TASK DIRECTIONS —
Each line of the entries that contains the word "assign" adds one. Reply with the resulting number only.

RECORDS FOR PROCESSING below:

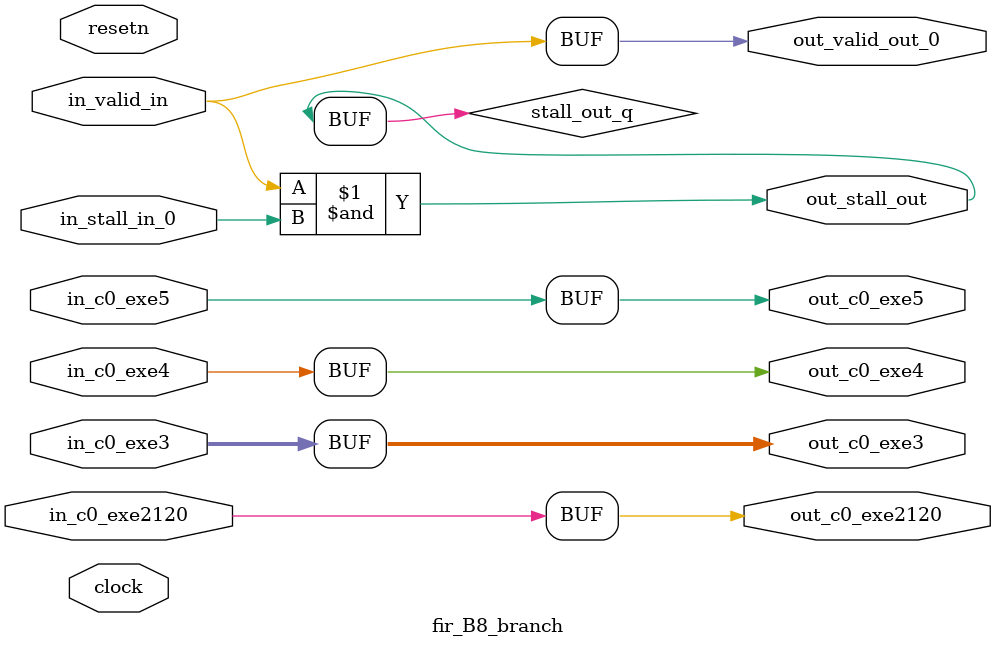
<source format=sv>



(* altera_attribute = "-name AUTO_SHIFT_REGISTER_RECOGNITION OFF; -name MESSAGE_DISABLE 10036; -name MESSAGE_DISABLE 10037; -name MESSAGE_DISABLE 14130; -name MESSAGE_DISABLE 14320; -name MESSAGE_DISABLE 15400; -name MESSAGE_DISABLE 14130; -name MESSAGE_DISABLE 10036; -name MESSAGE_DISABLE 12020; -name MESSAGE_DISABLE 12030; -name MESSAGE_DISABLE 12010; -name MESSAGE_DISABLE 12110; -name MESSAGE_DISABLE 14320; -name MESSAGE_DISABLE 13410; -name MESSAGE_DISABLE 113007; -name MESSAGE_DISABLE 10958" *)
module fir_B8_branch (
    input wire [0:0] in_c0_exe2120,
    input wire [31:0] in_c0_exe3,
    input wire [0:0] in_c0_exe4,
    input wire [0:0] in_c0_exe5,
    input wire [0:0] in_stall_in_0,
    input wire [0:0] in_valid_in,
    output wire [0:0] out_c0_exe2120,
    output wire [31:0] out_c0_exe3,
    output wire [0:0] out_c0_exe4,
    output wire [0:0] out_c0_exe5,
    output wire [0:0] out_stall_out,
    output wire [0:0] out_valid_out_0,
    input wire clock,
    input wire resetn
    );

    wire [0:0] stall_out_q;


    // out_c0_exe2120(GPOUT,8)
    assign out_c0_exe2120 = in_c0_exe2120;

    // out_c0_exe3(GPOUT,9)
    assign out_c0_exe3 = in_c0_exe3;

    // out_c0_exe4(GPOUT,10)
    assign out_c0_exe4 = in_c0_exe4;

    // out_c0_exe5(GPOUT,11)
    assign out_c0_exe5 = in_c0_exe5;

    // stall_out(LOGICAL,14)
    assign stall_out_q = in_valid_in & in_stall_in_0;

    // out_stall_out(GPOUT,12)
    assign out_stall_out = stall_out_q;

    // out_valid_out_0(GPOUT,13)
    assign out_valid_out_0 = in_valid_in;

endmodule

</source>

End of RECORDS FOR PROCESSING.

RESPONSE TO THIS TASK —
7